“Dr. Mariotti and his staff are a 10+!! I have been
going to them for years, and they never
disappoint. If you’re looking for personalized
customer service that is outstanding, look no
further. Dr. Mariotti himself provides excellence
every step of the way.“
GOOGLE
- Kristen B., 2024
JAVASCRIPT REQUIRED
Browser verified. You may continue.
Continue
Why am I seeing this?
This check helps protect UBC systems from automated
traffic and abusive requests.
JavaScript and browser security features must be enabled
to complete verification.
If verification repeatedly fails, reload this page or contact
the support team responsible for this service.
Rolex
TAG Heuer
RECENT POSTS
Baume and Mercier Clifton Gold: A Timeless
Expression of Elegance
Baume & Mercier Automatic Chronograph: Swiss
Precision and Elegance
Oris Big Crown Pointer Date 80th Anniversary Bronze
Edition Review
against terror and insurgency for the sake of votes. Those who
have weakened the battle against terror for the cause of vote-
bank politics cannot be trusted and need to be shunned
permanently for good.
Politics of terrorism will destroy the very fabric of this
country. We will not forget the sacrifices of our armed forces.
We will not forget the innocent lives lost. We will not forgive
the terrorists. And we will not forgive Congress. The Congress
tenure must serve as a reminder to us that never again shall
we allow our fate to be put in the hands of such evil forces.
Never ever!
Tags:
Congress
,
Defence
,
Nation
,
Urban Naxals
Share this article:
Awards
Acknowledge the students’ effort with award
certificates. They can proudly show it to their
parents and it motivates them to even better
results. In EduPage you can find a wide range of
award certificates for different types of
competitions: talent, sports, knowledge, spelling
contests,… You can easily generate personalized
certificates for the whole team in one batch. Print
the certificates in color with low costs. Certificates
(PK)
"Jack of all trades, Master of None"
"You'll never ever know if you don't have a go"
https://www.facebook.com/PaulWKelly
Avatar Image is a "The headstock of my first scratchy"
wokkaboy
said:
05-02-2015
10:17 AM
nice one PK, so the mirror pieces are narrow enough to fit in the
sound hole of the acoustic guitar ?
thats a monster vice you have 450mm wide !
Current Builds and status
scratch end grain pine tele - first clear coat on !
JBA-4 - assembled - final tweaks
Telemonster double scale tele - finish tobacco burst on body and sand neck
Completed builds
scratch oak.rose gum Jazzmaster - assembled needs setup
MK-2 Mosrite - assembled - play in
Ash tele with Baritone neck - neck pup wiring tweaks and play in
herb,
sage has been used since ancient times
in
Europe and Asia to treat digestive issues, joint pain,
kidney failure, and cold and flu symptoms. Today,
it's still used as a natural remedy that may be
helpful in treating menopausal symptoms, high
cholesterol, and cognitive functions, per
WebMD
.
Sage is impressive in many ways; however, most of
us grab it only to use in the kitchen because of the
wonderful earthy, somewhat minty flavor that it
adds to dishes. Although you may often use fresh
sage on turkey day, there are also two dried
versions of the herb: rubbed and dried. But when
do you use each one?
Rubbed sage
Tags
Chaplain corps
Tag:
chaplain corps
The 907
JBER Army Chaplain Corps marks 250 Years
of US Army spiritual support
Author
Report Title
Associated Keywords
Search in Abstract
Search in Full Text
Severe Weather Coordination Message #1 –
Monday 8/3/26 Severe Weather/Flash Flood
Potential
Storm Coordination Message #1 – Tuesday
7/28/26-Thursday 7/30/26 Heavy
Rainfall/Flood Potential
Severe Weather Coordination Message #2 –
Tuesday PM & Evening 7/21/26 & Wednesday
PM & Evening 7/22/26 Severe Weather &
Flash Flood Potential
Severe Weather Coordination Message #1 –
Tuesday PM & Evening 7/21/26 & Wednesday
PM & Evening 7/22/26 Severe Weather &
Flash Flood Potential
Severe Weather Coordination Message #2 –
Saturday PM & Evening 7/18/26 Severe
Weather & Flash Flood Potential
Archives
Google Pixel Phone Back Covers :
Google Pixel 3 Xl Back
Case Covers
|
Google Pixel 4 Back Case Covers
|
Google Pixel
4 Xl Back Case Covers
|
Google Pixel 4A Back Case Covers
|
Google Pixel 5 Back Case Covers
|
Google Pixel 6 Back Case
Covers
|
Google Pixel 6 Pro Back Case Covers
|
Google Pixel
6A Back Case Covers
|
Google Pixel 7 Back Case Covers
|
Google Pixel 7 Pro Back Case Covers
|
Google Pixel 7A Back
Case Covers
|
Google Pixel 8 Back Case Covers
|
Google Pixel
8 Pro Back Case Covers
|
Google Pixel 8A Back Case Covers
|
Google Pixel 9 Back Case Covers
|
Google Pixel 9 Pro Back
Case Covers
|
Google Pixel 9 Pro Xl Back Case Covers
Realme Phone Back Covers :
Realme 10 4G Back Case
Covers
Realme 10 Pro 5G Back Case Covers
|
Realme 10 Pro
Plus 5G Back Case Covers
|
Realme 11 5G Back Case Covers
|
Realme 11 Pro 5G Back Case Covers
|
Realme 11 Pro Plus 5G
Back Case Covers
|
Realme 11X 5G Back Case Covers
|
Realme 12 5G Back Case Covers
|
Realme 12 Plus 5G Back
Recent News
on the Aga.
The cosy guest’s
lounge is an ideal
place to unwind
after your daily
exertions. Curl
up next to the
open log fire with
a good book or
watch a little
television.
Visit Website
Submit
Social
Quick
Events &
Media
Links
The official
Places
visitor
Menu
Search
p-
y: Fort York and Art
◆ ◆ ◆ ◆ ◆
■ WHAT YOU ARE ASKED TO DO: Return the listing above word for word.

■ EXERCISE SOLUTION:
“Dr. Mariotti and his staff are a 10+!! I have been
going to them for years, and they never
disappoint. If you’re looking for personalized
customer service that is outstanding, look no
further. Dr. Mariotti himself provides excellence
every step of the way.“
GOOGLE
- Kristen B., 2024
JAVASCRIPT REQUIRED
Browser verified. You may continue.
Continue
Why am I seeing this?
This check helps protect UBC systems from automated
traffic and abusive requests.
JavaScript and browser security features must be enabled
to complete verification.
If verification repeatedly fails, reload this page or contact
the support team responsible for this service.
Rolex
TAG Heuer
RECENT POSTS
Baume and Mercier Clifton Gold: A Timeless
Expression of Elegance
Baume & Mercier Automatic Chronograph: Swiss
Precision and Elegance
Oris Big Crown Pointer Date 80th Anniversary Bronze
Edition Review
against terror and insurgency for the sake of votes. Those who
have weakened the battle against terror for the cause of vote-
bank politics cannot be trusted and need to be shunned
permanently for good.
Politics of terrorism will destroy the very fabric of this
country. We will not forget the sacrifices of our armed forces.
We will not forget the innocent lives lost. We will not forgive
the terrorists. And we will not forgive Congress. The Congress
tenure must serve as a reminder to us that never again shall
we allow our fate to be put in the hands of such evil forces.
Never ever!
Tags:
Congress
,
Defence
,
Nation
,
Urban Naxals
Share this article:
Awards
Acknowledge the students’ effort with award
certificates. They can proudly show it to their
parents and it motivates them to even better
results. In EduPage you can find a wide range of
award certificates for different types of
competitions: talent, sports, knowledge, spelling
contests,… You can easily generate personalized
certificates for the whole team in one batch. Print
the certificates in color with low costs. Certificates
(PK)
"Jack of all trades, Master of None"
"You'll never ever know if you don't have a go"
https://www.facebook.com/PaulWKelly
Avatar Image is a "The headstock of my first scratchy"
wokkaboy
said:
05-02-2015
10:17 AM
nice one PK, so the mirror pieces are narrow enough to fit in the
sound hole of the acoustic guitar ?
thats a monster vice you have 450mm wide !
Current Builds and status
scratch end grain pine tele - first clear coat on !
JBA-4 - assembled - final tweaks
Telemonster double scale tele - finish tobacco burst on body and sand neck
Completed builds
scratch oak.rose gum Jazzmaster - assembled needs setup
MK-2 Mosrite - assembled - play in
Ash tele with Baritone neck - neck pup wiring tweaks and play in
herb,
sage has been used since ancient times
in
Europe and Asia to treat digestive issues, joint pain,
kidney failure, and cold and flu symptoms. Today,
it's still used as a natural remedy that may be
helpful in treating menopausal symptoms, high
cholesterol, and cognitive functions, per
WebMD
.
Sage is impressive in many ways; however, most of
us grab it only to use in the kitchen because of the
wonderful earthy, somewhat minty flavor that it
adds to dishes. Although you may often use fresh
sage on turkey day, there are also two dried
versions of the herb: rubbed and dried. But when
do you use each one?
Rubbed sage
Tags
Chaplain corps
Tag:
chaplain corps
The 907
JBER Army Chaplain Corps marks 250 Years
of US Army spiritual support
Author
Report Title
Associated Keywords
Search in Abstract
Search in Full Text
Severe Weather Coordination Message #1 –
Monday 8/3/26 Severe Weather/Flash Flood
Potential
Storm Coordination Message #1 – Tuesday
7/28/26-Thursday 7/30/26 Heavy
Rainfall/Flood Potential
Severe Weather Coordination Message #2 –
Tuesday PM & Evening 7/21/26 & Wednesday
PM & Evening 7/22/26 Severe Weather &
Flash Flood Potential
Severe Weather Coordination Message #1 –
Tuesday PM & Evening 7/21/26 & Wednesday
PM & Evening 7/22/26 Severe Weather &
Flash Flood Potential
Severe Weather Coordination Message #2 –
Saturday PM & Evening 7/18/26 Severe
Weather & Flash Flood Potential
Archives
Google Pixel Phone Back Covers :
Google Pixel 3 Xl Back
Case Covers
|
Google Pixel 4 Back Case Covers
|
Google Pixel
4 Xl Back Case Covers
|
Google Pixel 4A Back Case Covers
|
Google Pixel 5 Back Case Covers
|
Google Pixel 6 Back Case
Covers
|
Google Pixel 6 Pro Back Case Covers
|
Google Pixel
6A Back Case Covers
|
Google Pixel 7 Back Case Covers
|
Google Pixel 7 Pro Back Case Covers
|
Google Pixel 7A Back
Case Covers
|
Google Pixel 8 Back Case Covers
|
Google Pixel
8 Pro Back Case Covers
|
Google Pixel 8A Back Case Covers
|
Google Pixel 9 Back Case Covers
|
Google Pixel 9 Pro Back
Case Covers
|
Google Pixel 9 Pro Xl Back Case Covers
Realme Phone Back Covers :
Realme 10 4G Back Case
Covers
Realme 10 Pro 5G Back Case Covers
|
Realme 10 Pro
Plus 5G Back Case Covers
|
Realme 11 5G Back Case Covers
|
Realme 11 Pro 5G Back Case Covers
|
Realme 11 Pro Plus 5G
Back Case Covers
|
Realme 11X 5G Back Case Covers
|
Realme 12 5G Back Case Covers
|
Realme 12 Plus 5G Back
Recent News
on the Aga.
The cosy guest’s
lounge is an ideal
place to unwind
after your daily
exertions. Curl
up next to the
open log fire with
a good book or
watch a little
television.
Visit Website
Submit
Social
Quick
Events &
Media
Links
The official
Places
visitor
Menu
Search
p-
y: Fort York and Art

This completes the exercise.